Эта повесть Гверрацци должна была показаться читателям чем-то новым уже и потому, что в ней не было главнейшего недостатка тогдашних итальянских романистов: исключительной национальности, требующей отчуждения от всех других чужих национальностей. Для Гверрацци избранная им историческая эпоха, героическая и декоративная сторона повести, служит только предлогом, чтобы выставить перед публикой собственную свою личность, переполненную сомнений, тревог, разъедавших мысль и сердце лучшей части современного ему человечества. Эту субъективность ставят ему в укор не только его литературные зоилы и враги, но даже многие из его приверженцев. Мадзини, как мы уже видели, обвиняет за нее молодого писателя в излишней гордости, в поглощении собственной своей особой (он высказал это обвинение печатно в «Генуэзском Указателе» и впоследствии повторял его несколько раз в журнале «Молодая Италия»). А между тем, благодаря именно этим своим качествам, Гверраци играл в итальянской литературе столь видную и блестящую роль.

Личность автора «Битвы при Беневенто» гораздо интереснее, чем все первостепенные и не первостепенные его герои. В том и заключается интерес самой повести, что живая мыслящая личность ее автора проглядывает везде на первом плане.

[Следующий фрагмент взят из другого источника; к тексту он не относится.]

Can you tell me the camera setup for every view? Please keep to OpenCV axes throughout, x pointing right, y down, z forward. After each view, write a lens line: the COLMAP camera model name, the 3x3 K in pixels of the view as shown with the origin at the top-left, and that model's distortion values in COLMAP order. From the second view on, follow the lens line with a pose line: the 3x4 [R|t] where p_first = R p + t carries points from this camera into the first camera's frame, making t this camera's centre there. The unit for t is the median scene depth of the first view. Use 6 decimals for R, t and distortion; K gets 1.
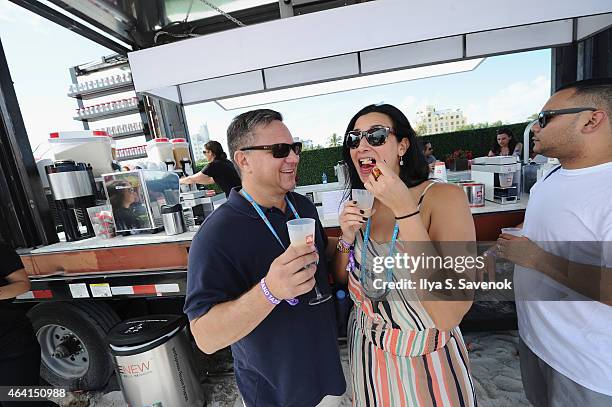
lens RADIAL K [[240.9, 0, 306.0], [0, 240.9, 203.5], [0, 0, 1]] dist [-0.023794, -0.000282]
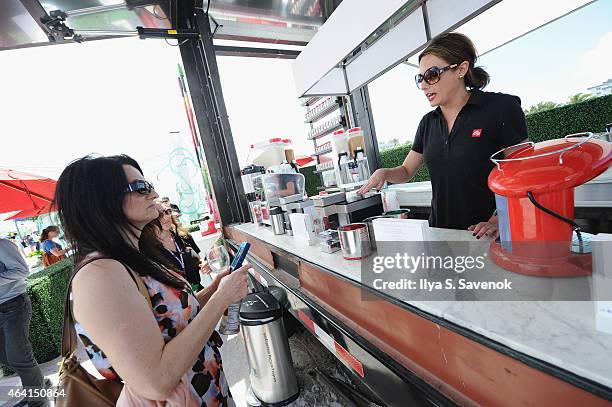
lens RADIAL K [[239.5, 0, 306.0], [0, 239.5, 203.5], [0, 0, 1]] dist [-0.023873, -0.000335]
pose [[0.575868, 0.097026, -0.811765, 0.245601], [-0.010839, 0.993751, 0.111088, -0.083123], [0.817471, -0.055173, 0.573322, 0.305740]]
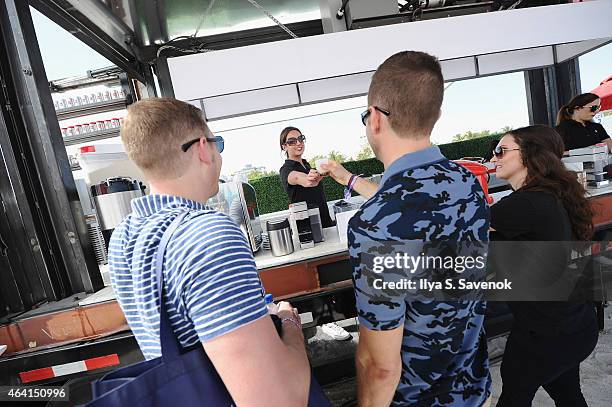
lens RADIAL K [[243.8, 0, 306.0], [0, 243.8, 203.5], [0, 0, 1]] dist [-0.023583, -0.000010]
pose [[0.980071, -0.076338, 0.183396, -0.388071], [0.095085, 0.990859, -0.095692, 0.025239], [-0.174414, 0.111223, 0.978371, 0.081202]]
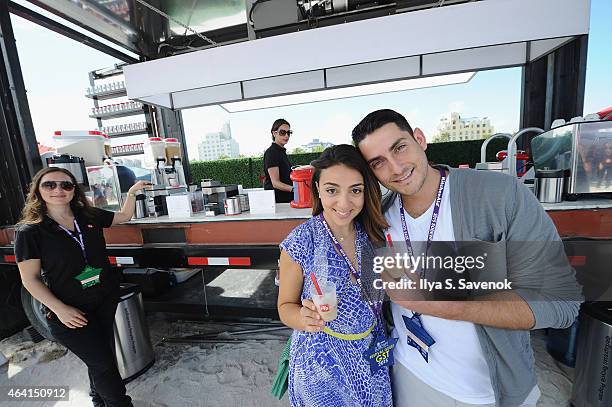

Гверраци резко отличался от всех современных ему итальянских писателей, за исключением одного только Леопарди, тем, что он не заглушил в себе ни одной из тех тревог и сомнений, которые составляли неотъемлемую принадлежность каждого мыслящего человека его времени, что он не успокоился на каком-нибудь голословном, рутинном и догматическом полурешении. Он переливал, так сказать, в душу читателя то нравственное брожение, которое происходило в его собственной душе. Брожение это отражалось даже на внешней стороне его повести, придавало ей беспокойный, нервный, судорожный характер… Итальянские критики, спокойно спавшие в своем эстетическом замке, были пробуждены ее появлением; спросонок они не шутя перепугались и сильно осердились на беспокойного автора. Они увидели в начинающем романисте непростительные стремления к уродливому, чудовищному (tenderize al brutto), столь возмущавшие их в «варварской», т. е. не итальянской литературе.

Гверраци, тогда еще только что познакомившийся с мрачной поэзией Байрона, в этой первой своей повести (также и в некоторых других), действительно близок к тому, чтобы перескочить барьер, отделявший мрачное, скептически-страждущее, от натянутых и безобразных вымыслов французской cole echevele[104]. В этом отношении он и В. Гюго представляются нам как два родные брата-близнеца, разительно схожие между собой. «Битва при Беневенто» заключает в себе все достоинства и недостатки всех лучших романов и повестей Гверраци, как «Изабелла Орсини», «Вероника Чибо», «Герцогиня Сан-Джульянская» и «Беатриче Ченчи». Их нет или они, по крайней мере, мало заметны в лучшем его произведении «Осада Флоренции».

Но несмотря на все недостатки произведений Гверраци, значение этого писателя в итальянской литературе было громадное. Он служил пигментом или бродилом, выводившим итальянскую мысль из застоя, в который ее погружала одинаково как консервативная, так и революционная рутина. Гверраци заменил мертвую поэзию прошлого, – которую до него в Италии считали единственно-возможной, – живой, анархической поэзией Байрона… Классики и романтики единодушно восстали за это против него, они обвиняли его в безграмотности, цитировали Данте и академические словари. Но молодое поколение заучивало наизусть целые страницы произведений Гверраци, неподдельно восхищалось его часто напыщенной, но страстной, энергической прозой, заражалось его тревогами и сомнениями, которые, раз возбуждены в человеке, неизбежно выведут его на дорогу мышления и самостоятельного умственного труда. Это одно уже избавляло Гверраци от необходимости вклеивать между строк своих повестей политические намеки и замаскированные обрывки старых истин, по образцу Массимо д’Азелио: он и без них был достаточно богат чисто современным смыслом и значением.